Probability Exercises - Weebly



Probability Exercises

1. Suppose we have a bag with 3 red,2 black and 5 white balls. From this bag a ball is drawn and it is returned . What is the probability of drawing

( i ) either a red or a black ball ?

( ii ) either a white or a black ball ?

2. A sub committee of 6 members is to be formed out of a group consisting of 7 men and 4 women. Calculate the probability that the sub committee will consist of ( a ) exactly 2 women and ( b ) at least 2 women ?

3. The probability that A can solve a problem is 4/5, B can solve it is 2/3, and C can solve it is 3/7.If all of them try independently find the probability that ( a ) Problem will be solved ( b ) Problem will not be solved.

4. A bag contains 6 red and 5 blue balls and another bag contains 6 red and 8 blue balls. A ball is drawn from the first bag and without noticing its colour put into the second bag. A ball is then drawn from the second bag. Find the probability that ball drawn is blue.

5.Two cards are drawn from a pack of 52 at random and kept out. Then one card is drawn from the balance 50 cards. Find the probability that it is an ace.

6.The odds against X solving a problem are 8 to 6.The odds in favour of Y solving are 14 to 16. What is the probability that the problem( a ) will not be solved ( b ) will be solved.

7. A coin is tossed 6 times . What is the probability of getting at least 2 heads.

8. Two persons throw a dice alternately till one of them gets a multiple of 3 and wins the game. Find there respective chances of winning.

9. A man simultaneously tosses a coin and throws a die beginning with the coin. What is the probability that he will get a head before he gets a 5 or 6 .

10. Three machines A,B,C produce respectively 50%,30%,20% of the total no of items in a factory. The percentages defective items by these machines are 3%,4%,5% respectively. An item is drawn at random find the probability that item is defective .

11.The probabilities of X,Y,Z becoming managers are 4/9,2/9,1/3 respectively. The probabilities that bonus scheme will be introduced if X,Y,Z, becomes manager are 3/10,1/2,1/5 respectively.

( a ) What is the probability that bonus scheme will be introduced? ( b ) If the bonus is introduced the manager is X.

12. There are 4 boys and 2 girls in room A, and 5 boys and 3 girls in room B. A girl from one of the two room laughed loudly. What is the probability that girl is from room B

13. You observe that your boss is happy with your call is 0.6. When he is happy the probability of acceding to your request is 0.4 whereas if he is unhappy probability of acceding to your request is 0.1.You call one day and he accedes to your request . What is the probability of boss being happy?

14. In a competition an examinee either guesses or copies or knows the answer to a multiple choice question with 4 choices. The probability that he makes a guess is 1/3. he copies is 1/6, and he knows is 1/8. Find the probability that he knew the answer to the question ,given that answer is correct.

______

- PROBLEM A -
Which lines of the records contain the string "切割准确"? Show every such line, treating case as significant.
The probability exercises and the records have no connection to each other.

[Text extracted from each page]
______

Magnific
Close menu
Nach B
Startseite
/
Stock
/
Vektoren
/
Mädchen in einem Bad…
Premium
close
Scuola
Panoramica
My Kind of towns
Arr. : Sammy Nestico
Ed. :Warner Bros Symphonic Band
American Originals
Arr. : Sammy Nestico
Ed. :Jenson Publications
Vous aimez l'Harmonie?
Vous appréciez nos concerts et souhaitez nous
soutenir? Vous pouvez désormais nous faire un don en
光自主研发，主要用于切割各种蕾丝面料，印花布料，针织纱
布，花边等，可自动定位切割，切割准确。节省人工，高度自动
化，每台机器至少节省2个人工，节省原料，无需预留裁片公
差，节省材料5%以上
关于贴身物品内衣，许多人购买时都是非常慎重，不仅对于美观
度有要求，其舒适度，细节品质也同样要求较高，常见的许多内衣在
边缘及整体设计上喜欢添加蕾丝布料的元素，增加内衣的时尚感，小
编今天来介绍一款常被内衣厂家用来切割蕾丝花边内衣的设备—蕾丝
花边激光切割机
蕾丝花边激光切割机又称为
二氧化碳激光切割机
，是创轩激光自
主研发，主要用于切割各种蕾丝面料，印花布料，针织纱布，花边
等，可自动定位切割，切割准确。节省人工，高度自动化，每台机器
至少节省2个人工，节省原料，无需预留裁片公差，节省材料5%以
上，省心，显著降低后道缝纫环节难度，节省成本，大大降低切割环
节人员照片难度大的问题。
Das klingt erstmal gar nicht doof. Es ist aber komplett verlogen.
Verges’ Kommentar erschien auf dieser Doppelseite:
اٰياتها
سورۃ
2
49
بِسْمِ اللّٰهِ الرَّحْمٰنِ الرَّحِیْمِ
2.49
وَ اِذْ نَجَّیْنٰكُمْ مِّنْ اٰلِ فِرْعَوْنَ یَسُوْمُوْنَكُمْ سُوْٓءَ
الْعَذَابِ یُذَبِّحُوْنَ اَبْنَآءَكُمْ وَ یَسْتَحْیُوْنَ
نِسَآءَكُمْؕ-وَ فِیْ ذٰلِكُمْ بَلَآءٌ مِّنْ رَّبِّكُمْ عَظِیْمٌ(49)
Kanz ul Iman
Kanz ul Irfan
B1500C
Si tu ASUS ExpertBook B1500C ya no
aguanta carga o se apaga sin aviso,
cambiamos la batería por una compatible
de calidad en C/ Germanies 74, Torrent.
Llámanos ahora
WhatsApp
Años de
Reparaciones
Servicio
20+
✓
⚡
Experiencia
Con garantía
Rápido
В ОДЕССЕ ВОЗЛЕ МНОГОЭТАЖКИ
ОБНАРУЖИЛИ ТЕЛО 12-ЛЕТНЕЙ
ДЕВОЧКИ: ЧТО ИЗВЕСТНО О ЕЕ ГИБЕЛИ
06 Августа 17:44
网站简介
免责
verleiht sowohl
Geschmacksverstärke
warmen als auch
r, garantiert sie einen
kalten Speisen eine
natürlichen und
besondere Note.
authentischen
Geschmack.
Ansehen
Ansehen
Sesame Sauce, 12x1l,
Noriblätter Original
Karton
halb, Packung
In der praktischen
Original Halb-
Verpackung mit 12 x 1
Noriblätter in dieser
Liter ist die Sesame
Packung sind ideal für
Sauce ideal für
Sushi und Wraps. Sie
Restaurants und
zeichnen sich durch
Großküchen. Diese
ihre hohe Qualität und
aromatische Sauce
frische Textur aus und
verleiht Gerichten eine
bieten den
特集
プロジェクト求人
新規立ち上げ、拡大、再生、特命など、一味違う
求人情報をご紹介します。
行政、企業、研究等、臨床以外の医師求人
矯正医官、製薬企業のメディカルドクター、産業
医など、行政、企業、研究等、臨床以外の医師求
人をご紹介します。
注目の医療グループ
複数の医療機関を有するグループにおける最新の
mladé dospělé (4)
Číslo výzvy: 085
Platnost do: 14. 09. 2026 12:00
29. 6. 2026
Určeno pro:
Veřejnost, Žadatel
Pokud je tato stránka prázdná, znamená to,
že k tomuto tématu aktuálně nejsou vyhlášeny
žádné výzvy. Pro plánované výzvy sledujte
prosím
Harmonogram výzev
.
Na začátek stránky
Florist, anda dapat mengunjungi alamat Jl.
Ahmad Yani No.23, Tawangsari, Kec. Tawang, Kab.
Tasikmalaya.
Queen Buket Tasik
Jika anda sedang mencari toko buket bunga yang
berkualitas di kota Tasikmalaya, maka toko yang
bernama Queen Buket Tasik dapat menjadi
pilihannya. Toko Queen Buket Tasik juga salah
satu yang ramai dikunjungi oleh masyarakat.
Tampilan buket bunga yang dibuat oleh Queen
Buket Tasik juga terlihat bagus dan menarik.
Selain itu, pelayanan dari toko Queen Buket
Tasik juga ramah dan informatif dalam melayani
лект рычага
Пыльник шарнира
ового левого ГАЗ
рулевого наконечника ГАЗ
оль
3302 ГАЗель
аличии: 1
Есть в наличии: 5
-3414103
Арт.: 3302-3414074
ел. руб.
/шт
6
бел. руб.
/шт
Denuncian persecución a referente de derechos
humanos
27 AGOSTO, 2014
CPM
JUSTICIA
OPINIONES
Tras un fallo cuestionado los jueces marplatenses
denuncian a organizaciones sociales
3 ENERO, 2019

______

- PROBLEM B -
Could you write out the part of the probability exercises that starts at the words "6.The odds against" and stops after "will be solved."?

- RESULT A -
布，花边等，可自动定位切割，切割准确。节省人工，高度自动
等，可自动定位切割，切割准确。节省人工，高度自动化，每台机器

- RESULT B -
6.The odds against X solving a problem are 8 to 6.The odds in favour of Y solving are 14 to 16. What is the probability that the problem( a ) will not be solved ( b ) will be solved.